Cross-group sentiment turned in June and climbed through the second half of the year: 4.7, 4.8, 5.6, 6.2, 6.7, 7.0, 7.1, reaching 7.2 by the following February. That is a 2.6-point recovery from the low, closing about 94% of the gap to the steady within-group baseline near 7.2.

The before-and-after group-to-group matrix made the change concrete. In June the off-diagonal cells, representing tone between different groups, sat cold between 4.1 and 5.2; by February they had warmed almost uniformly to 6.5 to 6.9, while the within-group diagonal held around 7.3 to 7.5.

The value was twofold. Vantage surfaced a climate risk months before its annual survey could have, and it watched the recovery land in the same measure as the inclusion programme took effect, rather than inferring the outcome from a later survey.

  • +2.6 pts cross-group recovery (4.6 to 7.2)
  • ~94% of the climate gap closed over two quarters
  • Off-diagonal matrix cells warmed from 4.1-5.2 to 6.5-6.9
Our engagement survey told us we were fine. The tone between our teams told us we had two quarters to act. We could see the inclusion work landing, month by month, in the same number that warned us.
Head of People and Culture · Vantage Retail Group
What this shows
  • A blended company average can stay comfortable while tone between groups cools.

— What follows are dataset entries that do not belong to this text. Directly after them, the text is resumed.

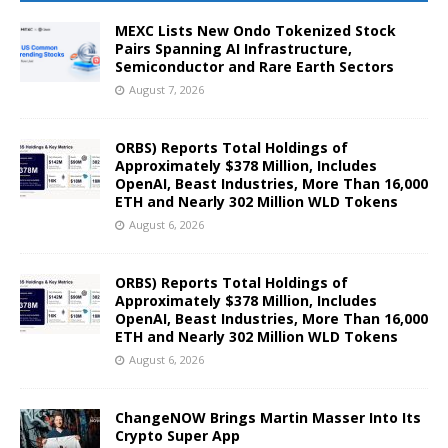
MEXC Lists New Ondo Tokenized Stock
Pairs Spanning AI Infrastructure,
Semiconductor and Rare Earth Sectors
August 7, 2026
ORBS) Reports Total Holdings of
Approximately $378 Million, Includes
OpenAI, Beast Industries, More Than 16,000
ETH and Nearly 302 Million WLD Tokens
August 6, 2026
ORBS) Reports Total Holdings of
Approximately $378 Million, Includes
OpenAI, Beast Industries, More Than 16,000
ETH and Nearly 302 Million WLD Tokens
August 6, 2026
ChangeNOW Brings Martin Masser Into Its
Crypto Super App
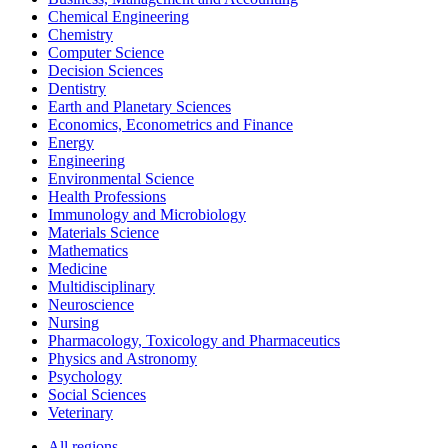
Chemical Engineering
Chemistry
Computer Science
Decision Sciences
Dentistry
Earth and Planetary Sciences
Economics, Econometrics and Finance
Energy
Engineering
Environmental Science
Health Professions
Immunology and Microbiology
Materials Science
Mathematics
Medicine
Multidisciplinary
Neuroscience
Nursing
Pharmacology, Toxicology and Pharmaceutics
Physics and Astronomy
Psychology
Social Sciences
Veterinary
All regions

The gap between within-group and cross-group sentiment is the signal that matters.
  • SentiTrack flagged a roughly 2.5-point inter-group divergence in May, months before the annual engagement survey could surface it.
  • The same aggregate, anonymized measure that detected the climate risk also tracked the recovery as the inclusion programme took effect, with cross-group tone returning from 4.6 to 7.2 and about 94% of the gap closed.